Daffodil or “lent lily”, one of the early blooming flowers of spring and the flower most associated with the month of March, is a common name for the blossom which is a variety of those called “Narcissus.” It was said by the ancient Greeks to have bloomed where the youth Narcissus withered and died, having become infatuated with his own reflection in a pool. (The goddess Nemesis had cursed him in retaliation for his already self-obsessed and cruel disdain of the mountain nymph Echo. Echo had already been punished by the goddess Hera who had made it impossible for Echo to say anything other than repeat a word or two that someone else had spoken to her.

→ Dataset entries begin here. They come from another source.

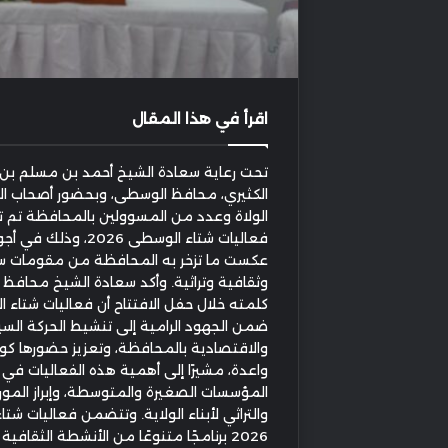
اقرأ في هذا المقال
تحت رعاية سعادة الشيخ أحمد بن مسلم بن
الكثيري، محافظ الوسطى، وبحضور أصحاب ا
الولاة وعدد من المسوولين بالمحافظة تم 
فعاليات شتاء الوسطى 2026، و
عكست ما تزخر به المحافظة من مقومات س
وثقافية وتراثية. وأكد سعادة الشيخ محاف
كلمته خلال حفل الافتتاح أن فعاليات شتاء 
ضمن الجهود الرامية إلى تنشيط الحركة السي
والاقتصادية بالمحافظة، وتعزيز حضورها كو
واعدة، مشيرًا إلى أهمية هذه الفعاليات في
المؤسسات الصغيرة والمتوسطة، وإبراز المور
والتراثي لأبناء الولاية. وتتضمن فعاليات شت
2026 برنامجًا متنوعًا من الأنشطة الثقافية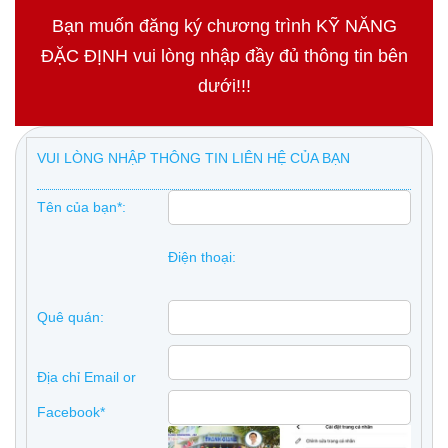
Bạn muốn đăng ký chương trình KỸ NĂNG
ĐẶC ĐỊNH vui lòng nhập đầy đủ thông tin bên
dưới!!!
VUI LÒNG NHẬP THÔNG TIN LIÊN HỆ CỦA BẠN
Tên của bạn*:
Điện thoại:
Quê quán:
Địa chỉ Email or
Facebook*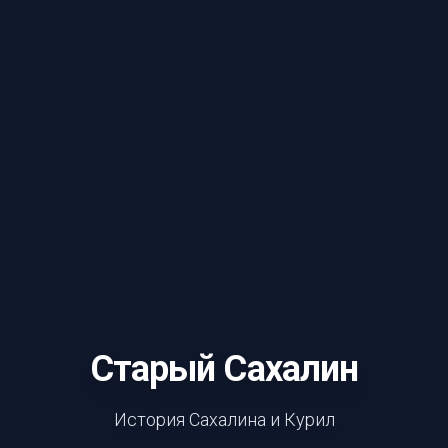
Старый Сахалин
История Сахалина и Курил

Greek mythology is one big interconnected soap opera, isn’t it?!)

It is associated with the goddess Venus (because of Echo’s love for Narcisscus and Narcissus’ love for himself) and is therefore a “feminine” plant. The alchemists associated daffodil with the element water (perhaps because of its association with Narcissus’ death by a pool, even though the flower itself grows easily in meadows and woods).

If you carry daffodil, it will attract a lover to you. If you place fresh-cut daffodil in your bedroom, fetility will increase. If the bloom is plucked and carried next to your heart, it will attract good luck to you. Good luck and fetility being exactly what Narcissus was himself in short supply of, perhaps his flower is attempting to make amends for him and his bad behavior toward the nymph who wanted nothing more than to be his lover.